The problem is that you can’t make them say or do anything. They have to want to be respectful of you. When you’re an adult, you can sever ties with anyone who refuses to respect your identity, including the use of correct name and pronouns. In some cities and states, legal action can be taken against an employer for not complying or not requiring the workforce to comply. But as a minor, it is more difficult.
It is hard to sever ties with your family, and you probably don’t want to. There’s a slim possibility (probably slim to none), depending on where you live, that school personnel could be in violation of a law or district policy if they are intentionally misgendering you, but it sounds as if they are using no pronoun at all, so it might be hard to prove intent.
It is also possible (although not probable) that your friends could be in violation of a school bullying policy for intentionally misgendering you or teasing you. But you might not want to take it that far at this point, and again, you are not coming from a position of power. There are some trans people who will not even sympathize as they struggle to get people to use the correct gendered pronoun.

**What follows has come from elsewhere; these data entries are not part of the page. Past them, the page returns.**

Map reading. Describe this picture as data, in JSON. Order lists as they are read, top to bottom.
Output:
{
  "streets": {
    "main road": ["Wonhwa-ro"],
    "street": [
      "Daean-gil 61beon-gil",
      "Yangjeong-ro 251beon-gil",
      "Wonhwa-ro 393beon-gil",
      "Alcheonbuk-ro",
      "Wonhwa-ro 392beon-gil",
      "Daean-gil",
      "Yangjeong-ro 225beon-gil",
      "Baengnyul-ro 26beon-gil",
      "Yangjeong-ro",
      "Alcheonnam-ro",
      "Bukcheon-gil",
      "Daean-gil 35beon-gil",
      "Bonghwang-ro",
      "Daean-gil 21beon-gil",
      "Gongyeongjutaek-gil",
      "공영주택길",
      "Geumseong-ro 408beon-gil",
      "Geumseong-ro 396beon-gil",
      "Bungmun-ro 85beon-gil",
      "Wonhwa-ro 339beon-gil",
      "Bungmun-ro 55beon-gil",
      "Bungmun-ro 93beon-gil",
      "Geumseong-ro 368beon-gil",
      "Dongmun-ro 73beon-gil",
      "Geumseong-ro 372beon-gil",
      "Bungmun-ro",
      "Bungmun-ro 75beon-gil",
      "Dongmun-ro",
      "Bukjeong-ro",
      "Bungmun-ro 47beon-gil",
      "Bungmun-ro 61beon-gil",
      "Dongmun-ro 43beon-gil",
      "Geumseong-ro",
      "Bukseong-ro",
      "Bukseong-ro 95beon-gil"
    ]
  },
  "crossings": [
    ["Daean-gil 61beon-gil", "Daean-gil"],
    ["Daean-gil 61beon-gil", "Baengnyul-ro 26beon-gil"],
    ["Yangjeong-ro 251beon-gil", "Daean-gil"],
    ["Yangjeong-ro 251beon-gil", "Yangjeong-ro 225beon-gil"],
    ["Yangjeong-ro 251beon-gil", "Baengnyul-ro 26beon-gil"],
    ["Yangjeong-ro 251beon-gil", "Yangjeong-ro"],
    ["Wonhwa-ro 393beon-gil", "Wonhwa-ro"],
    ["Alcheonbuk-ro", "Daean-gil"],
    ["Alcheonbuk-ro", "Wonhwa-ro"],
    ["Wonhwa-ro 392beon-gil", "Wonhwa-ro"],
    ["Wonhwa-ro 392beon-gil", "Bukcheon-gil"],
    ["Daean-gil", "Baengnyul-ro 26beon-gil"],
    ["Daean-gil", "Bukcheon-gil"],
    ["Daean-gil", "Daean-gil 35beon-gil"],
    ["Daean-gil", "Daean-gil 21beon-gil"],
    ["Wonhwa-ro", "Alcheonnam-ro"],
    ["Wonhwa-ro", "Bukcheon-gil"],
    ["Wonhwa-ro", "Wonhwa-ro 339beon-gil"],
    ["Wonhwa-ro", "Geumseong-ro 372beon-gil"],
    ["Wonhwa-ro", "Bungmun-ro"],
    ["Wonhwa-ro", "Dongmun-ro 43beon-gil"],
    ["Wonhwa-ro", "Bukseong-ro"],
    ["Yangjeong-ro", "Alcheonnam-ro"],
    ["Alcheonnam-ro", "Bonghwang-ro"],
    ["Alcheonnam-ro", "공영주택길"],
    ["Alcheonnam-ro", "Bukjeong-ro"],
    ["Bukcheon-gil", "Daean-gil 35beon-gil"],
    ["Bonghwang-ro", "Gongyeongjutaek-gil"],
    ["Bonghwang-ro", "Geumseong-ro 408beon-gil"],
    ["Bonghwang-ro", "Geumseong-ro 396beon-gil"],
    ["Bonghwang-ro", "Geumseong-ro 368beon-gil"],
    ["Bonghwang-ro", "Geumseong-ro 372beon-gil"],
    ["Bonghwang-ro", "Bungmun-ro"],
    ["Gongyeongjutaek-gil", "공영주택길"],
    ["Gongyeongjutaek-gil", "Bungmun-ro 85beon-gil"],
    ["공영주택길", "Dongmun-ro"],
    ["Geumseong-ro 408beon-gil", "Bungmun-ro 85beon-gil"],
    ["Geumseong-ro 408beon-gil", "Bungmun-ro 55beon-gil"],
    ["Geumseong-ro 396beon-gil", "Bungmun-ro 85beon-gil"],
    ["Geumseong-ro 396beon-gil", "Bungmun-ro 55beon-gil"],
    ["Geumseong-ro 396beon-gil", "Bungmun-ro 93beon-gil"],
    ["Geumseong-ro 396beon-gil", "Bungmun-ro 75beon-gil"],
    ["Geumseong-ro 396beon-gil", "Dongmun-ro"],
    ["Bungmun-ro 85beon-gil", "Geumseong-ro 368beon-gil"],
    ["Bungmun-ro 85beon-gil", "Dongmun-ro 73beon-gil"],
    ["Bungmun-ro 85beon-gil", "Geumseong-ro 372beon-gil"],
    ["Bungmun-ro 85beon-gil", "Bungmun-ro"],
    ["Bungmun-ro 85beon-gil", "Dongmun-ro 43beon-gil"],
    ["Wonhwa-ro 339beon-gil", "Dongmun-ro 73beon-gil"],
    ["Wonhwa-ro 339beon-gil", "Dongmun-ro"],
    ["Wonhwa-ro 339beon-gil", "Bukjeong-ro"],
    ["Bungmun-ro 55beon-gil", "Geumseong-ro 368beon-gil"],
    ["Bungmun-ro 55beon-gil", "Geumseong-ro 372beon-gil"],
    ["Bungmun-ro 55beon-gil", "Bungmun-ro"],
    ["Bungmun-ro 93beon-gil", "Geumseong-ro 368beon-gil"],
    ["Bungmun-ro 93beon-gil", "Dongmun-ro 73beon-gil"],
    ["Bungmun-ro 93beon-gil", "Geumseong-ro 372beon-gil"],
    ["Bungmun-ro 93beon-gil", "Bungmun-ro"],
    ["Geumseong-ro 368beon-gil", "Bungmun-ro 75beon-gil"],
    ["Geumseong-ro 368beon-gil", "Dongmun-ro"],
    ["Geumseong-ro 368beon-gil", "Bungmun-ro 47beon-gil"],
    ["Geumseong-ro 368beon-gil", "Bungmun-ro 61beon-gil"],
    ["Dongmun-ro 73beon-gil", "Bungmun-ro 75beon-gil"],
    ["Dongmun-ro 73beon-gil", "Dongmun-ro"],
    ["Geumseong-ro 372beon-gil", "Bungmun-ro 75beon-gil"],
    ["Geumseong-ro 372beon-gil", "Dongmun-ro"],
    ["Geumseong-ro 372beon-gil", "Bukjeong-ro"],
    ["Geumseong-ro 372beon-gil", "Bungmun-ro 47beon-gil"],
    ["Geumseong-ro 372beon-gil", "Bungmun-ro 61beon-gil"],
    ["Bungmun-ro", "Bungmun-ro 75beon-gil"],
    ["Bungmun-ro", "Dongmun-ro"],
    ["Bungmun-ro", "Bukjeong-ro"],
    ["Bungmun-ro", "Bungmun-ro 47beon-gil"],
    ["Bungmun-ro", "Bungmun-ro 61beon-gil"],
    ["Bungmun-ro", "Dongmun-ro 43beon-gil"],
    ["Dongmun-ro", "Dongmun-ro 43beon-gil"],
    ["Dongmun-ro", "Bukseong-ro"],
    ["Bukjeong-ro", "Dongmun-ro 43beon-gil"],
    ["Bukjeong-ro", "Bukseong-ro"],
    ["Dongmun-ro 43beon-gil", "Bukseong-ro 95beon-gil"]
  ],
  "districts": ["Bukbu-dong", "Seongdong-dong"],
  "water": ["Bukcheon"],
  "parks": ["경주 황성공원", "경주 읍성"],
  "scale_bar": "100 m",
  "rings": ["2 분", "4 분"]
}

But there a few things you can do:
> You can have a one-on-one talk with your mother, each of your teachers, and each of your friends to let them know how important this is to you and why. You can talk to them about how they would feel if they were misgendered. You can ask sincerely for them to respect you and your identity as you respect them and theirs.
> You can find a new group of friends who will respect your identity and not make fun of you. As you move through high school and into college or into the world, you will find more people who identify in similar ways and who are open to respecting your wishes for your pronouns and other language.
> You can refuse to answer to incorrect pronouns. You can pretend you don’t hear the people who are misgendering you, and when they call you on it, you can say, “Oh, were you talking to (or about) me? I didn’t realize that, because you said ‘she,’ and that’s not what I go by.”
> You can try to get one friend on your side – someone who will always use the correct pronouns and will correct others when they don’t. Often, if one person starts using your preferred pronouns, others will step in line (this might not work with your family or teachers).
> You can become an activist for gender-neutral pronouns. You can ask to write an article (or several) for the school newspaper. You can join the school GSA or LGBT Alliance, if there is one, and create flyers or speak at an assembly. You can take your activism outside of your school and write a letter to the local newspaper or put up YouTube videos or start a blog.
Regardless of what you do, you might not succeed in getting people to use your correct pronouns, but you can help plant the seed for future generations. You can start exposing people to gender-neutral pronouns now, so that in the future, “he” and “she” won’t be seen as the only logical choices.
This is a tough one, and I wish you the best of luck. I’m hoping that readers have more thoughts and suggestions, so I turn it over to them.
(Ask Matts are backed up. I’m trying to take them is the order that they are received. If you have written to me, I have it and will post it. Thanks for your patience.)